In the short run, it doesn't matter. Out on the road that day, the Fine Gael faithful were ecstatic. There were lots of cries of "Ya boy-ya!" One roaring local, in Mullingar, announced him as "the Taoiseach of Ireland, Enda Kenny!"
In some minds, the election is a formality. To lose this one, with the country in such rag order, the Fine Gael leader would need to be an exceptionally weak performer. Trouble is, that's a pretty accurate description of Mr Kenny. He's fine on the ground, shaking hands and empathising, his troops appear to like him -- but that's it. It's not just that he's been in hiding. It's the embarrassing way he pretends he's not been in hiding.
From the start, he insisted on broadening any debate to include five participants, so as to leave him less exposed. When Martin and Gilmore agreed to the TV3 debate, Kenny came up with the far-fetched excuse that Vincent Browne suggested he commit suicide.
When his frontbenchers tried last year to dump Kenny, Browne suggested that Kenny might best remove himself from the leadership rather than be kicked out. He used the familiar metaphor of a British army officer taking a loaded revolver and a bottle of whisky into a quiet room. Accused of making light of suicide, Browne apologised, immediately and comprehensively.
When someone asked him how he'd feel if TV3 left an empty chair at the debate, Enda Kenny veered into a bizarre claim that this would be a "symbol in respect of all those who are forced to emigrate in this country".
When Browne offered to stand down from chairing the debate, Kenny claimed a prior appointment in Leitrim prevented him attending. These antics are more than juvenile. Individually, they're odd. Together, they indicate a lack of maturity that's startling in a 60-year-old.
Kenny's shameless behaviour would be a problem in any other election, but in this one he may get away with it. It's as though neither the public nor his party expect much of him. He's not Fianna Fail, and he has a pulse. That'll do to be going on with.
For both leaders, the campaign trail involves finding voters, to shake their hands. In Ballina, Micheal Martin hurries through supermarkets, hardly a shopper in sight. In a Tesco, he paces the length of the checkout area and finds about a dozen people, and his reception is no more nor less than polite. Outside a shopping centre in Athlone, a school pupil wants to discuss compulsory Irish with Enda Kenny. Kenny engages with the young man, who has clearly thought it through, but he's dragged away to get his picture taken holding a small baby.
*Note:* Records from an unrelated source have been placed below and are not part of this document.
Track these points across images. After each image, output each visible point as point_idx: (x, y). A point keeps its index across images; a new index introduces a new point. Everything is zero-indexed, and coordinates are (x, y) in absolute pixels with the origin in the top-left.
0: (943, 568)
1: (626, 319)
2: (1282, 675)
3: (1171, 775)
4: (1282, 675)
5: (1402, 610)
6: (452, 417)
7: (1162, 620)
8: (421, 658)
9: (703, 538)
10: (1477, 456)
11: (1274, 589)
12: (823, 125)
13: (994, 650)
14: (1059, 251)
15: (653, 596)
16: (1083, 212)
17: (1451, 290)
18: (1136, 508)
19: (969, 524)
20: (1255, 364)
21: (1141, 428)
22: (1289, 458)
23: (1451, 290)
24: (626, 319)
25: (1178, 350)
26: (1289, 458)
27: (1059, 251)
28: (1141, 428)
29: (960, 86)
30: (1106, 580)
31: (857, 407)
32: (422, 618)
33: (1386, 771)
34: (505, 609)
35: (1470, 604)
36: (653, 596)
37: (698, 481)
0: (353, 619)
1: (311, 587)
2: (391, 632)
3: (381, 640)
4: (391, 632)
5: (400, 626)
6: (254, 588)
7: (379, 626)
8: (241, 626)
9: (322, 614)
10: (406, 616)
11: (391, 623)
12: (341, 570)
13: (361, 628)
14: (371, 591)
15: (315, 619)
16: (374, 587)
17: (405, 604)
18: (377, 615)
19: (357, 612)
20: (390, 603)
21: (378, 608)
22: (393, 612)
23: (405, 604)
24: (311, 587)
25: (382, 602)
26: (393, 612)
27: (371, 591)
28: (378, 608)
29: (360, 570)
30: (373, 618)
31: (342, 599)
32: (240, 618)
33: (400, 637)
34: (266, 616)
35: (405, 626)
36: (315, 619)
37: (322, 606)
In a side street, an old woman waves across the street to Micheal Martin and wishes him luck. In another election, she might merit a return wave. Here, he immediately crosses the road and grips her hand.
In a natural food and remedies shop, a woman turns her face away from Micheal Martin.
"Please," she says through gritted teeth, "don't ask me to talk to that man." A Fianna Failer tries to persuade her, but the woman is having none of it.
Doesn't matter much. These tours are mostly about geeing up the party faithful. Hundreds of Fianna Failers pack pubs or hotels in Mayo and Roscommon to meet Micheal Martin. He tops and tails his speech with local references, but the bulk of the speech is always the same. The "three pillars" on which he's fighting the election -- the national recovery programme, jobs and political reform. The eyes may glaze as he goes on and on, but the troops -- the majority on the wrong side of middle age -- are ready to make a fight of it.
Friday morning, Micheal Martin goes into the TV3 breakfast show, where Mark Cagney and Sinead Desmond side-step his virginal image and take him for a trot around his Fianna Fail past. Perhaps expecting a cosy chat, Martin seems a bit flustered, but rallies and makes his case.
There are fewer cosy chats than usual in these bloody awful times, and even Enda Kenny can't hide forever.